Davide Perez - Church Music

Church Music

The two long periods of employment Perez had during his life gave him enormous opportunities to write for the church, and religious music represents the largest and most elaborate part of his output. In his earliest career he is reported by Florimo to have ‘enriched with his compositions’ Palermo’s Cappella Palatina, but there are many pieces written for Naples as well. In Lisbon, the deep religiosity of his pupil, the Royal Princess Maria and his own, combined with the directions taken by the musical policy of the court, had himself concentrating in church music for the royal chapels for the last 23 years of his life. His first mass is dated February 1736, and most of his early works have very ample and careful use of orchestral and choral resources. For example, the mass dated 24 February 1740 is scored for two choirs (the final ‘cum Sancto Spiritu’ is a ten voice fugue), full strings divided, in some sections, in two orchestras, woodwinds (no clarinets), horns and trumpets in pairs. It displays a highly detailed orchestral writing: muted strings, seconda corda instructed in passages for the violins, plenty of orchestral crescendos and diminuendos, solo parts for the woodwinds and for the viola. In this period, Perez treated solo voices in a manner similar to operatic arias, most fugues or fugato sections have very symmetrical entries of themes, and the pieces in the so-called stile antico are conservative in harmony and notation.

Unlike the operas, there is no definite date when it is possible to see a change in the style of Perez’s late church music. However, the production in his later years at Lisbon is quite distinct from his earliest. The orchestral writing continued to be as detailed as before, but instruments like recorders and lutes are no longer to be found. There is less use of separated sections for solo voices.

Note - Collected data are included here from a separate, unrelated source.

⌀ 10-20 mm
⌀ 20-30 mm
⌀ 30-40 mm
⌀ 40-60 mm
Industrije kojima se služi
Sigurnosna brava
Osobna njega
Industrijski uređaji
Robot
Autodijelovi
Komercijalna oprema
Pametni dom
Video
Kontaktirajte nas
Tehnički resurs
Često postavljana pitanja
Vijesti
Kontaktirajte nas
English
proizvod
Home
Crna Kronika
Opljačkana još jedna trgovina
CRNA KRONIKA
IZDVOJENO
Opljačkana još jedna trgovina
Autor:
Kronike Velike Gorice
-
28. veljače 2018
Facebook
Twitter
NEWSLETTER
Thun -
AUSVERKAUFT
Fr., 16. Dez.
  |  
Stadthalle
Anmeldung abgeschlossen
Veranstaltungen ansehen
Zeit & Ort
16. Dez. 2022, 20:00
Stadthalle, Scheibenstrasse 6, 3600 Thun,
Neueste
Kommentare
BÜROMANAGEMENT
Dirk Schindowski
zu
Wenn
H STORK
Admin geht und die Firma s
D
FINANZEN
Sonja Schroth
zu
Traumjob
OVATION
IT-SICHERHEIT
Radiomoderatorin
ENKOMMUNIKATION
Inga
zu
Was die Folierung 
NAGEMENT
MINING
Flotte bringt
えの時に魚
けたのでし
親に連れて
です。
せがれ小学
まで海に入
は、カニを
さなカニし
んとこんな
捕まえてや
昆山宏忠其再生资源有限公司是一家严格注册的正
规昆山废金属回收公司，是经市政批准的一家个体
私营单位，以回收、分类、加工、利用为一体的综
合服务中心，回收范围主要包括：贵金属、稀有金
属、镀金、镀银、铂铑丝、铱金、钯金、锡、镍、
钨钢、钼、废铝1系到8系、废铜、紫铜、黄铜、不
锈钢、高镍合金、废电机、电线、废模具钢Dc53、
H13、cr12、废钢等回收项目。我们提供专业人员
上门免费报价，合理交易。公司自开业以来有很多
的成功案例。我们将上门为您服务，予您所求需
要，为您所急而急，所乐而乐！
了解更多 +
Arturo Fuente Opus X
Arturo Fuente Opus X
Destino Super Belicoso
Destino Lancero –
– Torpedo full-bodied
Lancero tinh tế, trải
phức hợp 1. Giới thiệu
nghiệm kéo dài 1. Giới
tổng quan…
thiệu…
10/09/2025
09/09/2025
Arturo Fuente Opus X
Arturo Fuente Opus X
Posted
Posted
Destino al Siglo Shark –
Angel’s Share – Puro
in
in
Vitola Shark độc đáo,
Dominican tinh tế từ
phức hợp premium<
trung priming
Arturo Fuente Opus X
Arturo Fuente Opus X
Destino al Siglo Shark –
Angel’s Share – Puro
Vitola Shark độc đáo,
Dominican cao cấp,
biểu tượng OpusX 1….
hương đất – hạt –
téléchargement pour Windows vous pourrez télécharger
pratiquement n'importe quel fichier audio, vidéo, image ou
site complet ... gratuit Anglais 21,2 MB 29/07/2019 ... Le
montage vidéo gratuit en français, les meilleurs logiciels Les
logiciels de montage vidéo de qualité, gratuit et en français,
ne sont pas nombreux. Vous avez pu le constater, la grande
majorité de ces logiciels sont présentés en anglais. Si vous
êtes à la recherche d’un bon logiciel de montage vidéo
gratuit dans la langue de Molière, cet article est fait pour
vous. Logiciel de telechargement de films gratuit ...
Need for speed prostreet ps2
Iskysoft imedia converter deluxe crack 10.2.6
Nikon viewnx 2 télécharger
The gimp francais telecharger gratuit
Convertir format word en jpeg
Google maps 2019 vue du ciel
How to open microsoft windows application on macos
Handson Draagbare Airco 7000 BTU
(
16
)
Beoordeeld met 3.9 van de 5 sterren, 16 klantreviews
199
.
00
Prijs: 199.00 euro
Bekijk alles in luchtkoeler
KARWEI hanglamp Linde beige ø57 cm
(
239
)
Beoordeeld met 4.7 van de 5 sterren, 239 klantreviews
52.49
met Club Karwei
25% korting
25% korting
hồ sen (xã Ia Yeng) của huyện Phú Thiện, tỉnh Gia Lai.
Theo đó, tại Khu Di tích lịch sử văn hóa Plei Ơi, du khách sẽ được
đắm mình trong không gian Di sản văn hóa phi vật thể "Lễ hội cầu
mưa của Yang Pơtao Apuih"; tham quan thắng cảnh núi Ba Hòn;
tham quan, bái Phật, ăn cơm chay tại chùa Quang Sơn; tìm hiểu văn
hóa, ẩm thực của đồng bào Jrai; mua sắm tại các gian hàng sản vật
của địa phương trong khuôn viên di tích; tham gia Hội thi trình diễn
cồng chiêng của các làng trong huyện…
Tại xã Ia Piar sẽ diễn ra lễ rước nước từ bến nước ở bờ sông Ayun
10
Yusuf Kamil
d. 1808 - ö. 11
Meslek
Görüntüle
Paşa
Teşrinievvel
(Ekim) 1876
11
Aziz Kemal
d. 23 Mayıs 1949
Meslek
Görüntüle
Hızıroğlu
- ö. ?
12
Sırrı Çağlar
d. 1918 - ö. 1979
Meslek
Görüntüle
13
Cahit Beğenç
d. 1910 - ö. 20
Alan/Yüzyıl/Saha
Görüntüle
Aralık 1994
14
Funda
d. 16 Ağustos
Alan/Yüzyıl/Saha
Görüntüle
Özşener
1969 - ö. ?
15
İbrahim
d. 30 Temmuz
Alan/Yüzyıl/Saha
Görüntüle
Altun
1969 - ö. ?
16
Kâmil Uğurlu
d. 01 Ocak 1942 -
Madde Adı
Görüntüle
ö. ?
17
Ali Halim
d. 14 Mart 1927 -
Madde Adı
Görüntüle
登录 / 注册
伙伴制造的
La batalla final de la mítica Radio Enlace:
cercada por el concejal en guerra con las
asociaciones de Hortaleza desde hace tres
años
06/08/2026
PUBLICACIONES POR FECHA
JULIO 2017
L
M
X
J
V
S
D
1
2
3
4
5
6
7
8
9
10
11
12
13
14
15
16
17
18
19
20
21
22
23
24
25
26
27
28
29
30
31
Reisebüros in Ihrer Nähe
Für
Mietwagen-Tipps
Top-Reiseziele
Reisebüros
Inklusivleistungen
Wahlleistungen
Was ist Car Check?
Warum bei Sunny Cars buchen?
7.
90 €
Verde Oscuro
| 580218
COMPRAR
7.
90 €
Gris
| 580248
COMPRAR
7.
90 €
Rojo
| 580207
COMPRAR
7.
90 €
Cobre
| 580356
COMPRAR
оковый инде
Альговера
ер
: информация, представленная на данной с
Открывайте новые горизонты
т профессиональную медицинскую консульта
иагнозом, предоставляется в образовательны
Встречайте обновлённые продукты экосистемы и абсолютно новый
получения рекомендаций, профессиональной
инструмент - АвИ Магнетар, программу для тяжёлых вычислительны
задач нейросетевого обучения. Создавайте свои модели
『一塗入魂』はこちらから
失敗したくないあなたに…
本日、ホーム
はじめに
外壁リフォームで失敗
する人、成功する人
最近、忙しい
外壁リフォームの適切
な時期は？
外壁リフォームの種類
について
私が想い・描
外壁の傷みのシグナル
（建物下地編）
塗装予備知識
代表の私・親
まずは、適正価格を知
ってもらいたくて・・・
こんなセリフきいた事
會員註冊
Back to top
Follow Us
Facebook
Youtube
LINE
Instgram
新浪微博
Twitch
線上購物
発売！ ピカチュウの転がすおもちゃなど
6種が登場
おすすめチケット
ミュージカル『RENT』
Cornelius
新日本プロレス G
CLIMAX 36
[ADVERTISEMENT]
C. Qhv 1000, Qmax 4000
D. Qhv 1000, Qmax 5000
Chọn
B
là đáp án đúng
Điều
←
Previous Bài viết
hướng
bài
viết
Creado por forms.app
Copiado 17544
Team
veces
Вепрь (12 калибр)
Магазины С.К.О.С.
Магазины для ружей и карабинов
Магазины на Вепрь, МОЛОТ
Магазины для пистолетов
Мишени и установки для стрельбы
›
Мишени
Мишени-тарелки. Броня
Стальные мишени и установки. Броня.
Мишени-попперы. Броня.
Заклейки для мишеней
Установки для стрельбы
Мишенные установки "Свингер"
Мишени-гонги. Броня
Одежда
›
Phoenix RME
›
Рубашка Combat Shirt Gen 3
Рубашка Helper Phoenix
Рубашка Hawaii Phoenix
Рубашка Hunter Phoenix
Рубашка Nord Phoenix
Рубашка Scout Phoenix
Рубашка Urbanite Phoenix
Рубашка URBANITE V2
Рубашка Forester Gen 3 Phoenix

Most pieces are now concertate, that is, with one or more soloists emerging from the choir for short passages, thus creating numerous distinct vocal textures. A striking difference is the counterpoint technique, that, still being strict, became eloquent and sentimental. Now the pieces rarely show distinct sections in modern style and in archaistic counterpoint. In his later style, the musical presentation of the words acquired a pietist overtone. The sections alternate freely between polyphonic and chordal writing; the harmony is constantly elaborate; chromaticism is freely used. It is however a style that strongly favours variety over coherence, as there is not regular thematic recurrence throughout the pieces.

Eighteenth century critics often ranked Perez with Hasse and Jommelli. Charles Burney found ‘an original spirit and elegance in all his production’. Nineteenth and twentieth century commentary, based for the most part on very few earlier operas, has generally downgraded this judgement. A more complete examination of his works affirms the stature his contemporaries assigned to him. While he was essentially a transitional figure in eighteenth-century opera, he was nevertheless one of the great composers of opera seria. However it was in his later compositions for the church that Perez had the best possibility to develop his style. His is one of the finest corpuses of music for the Roman Catholic rituals in the eighteenth century.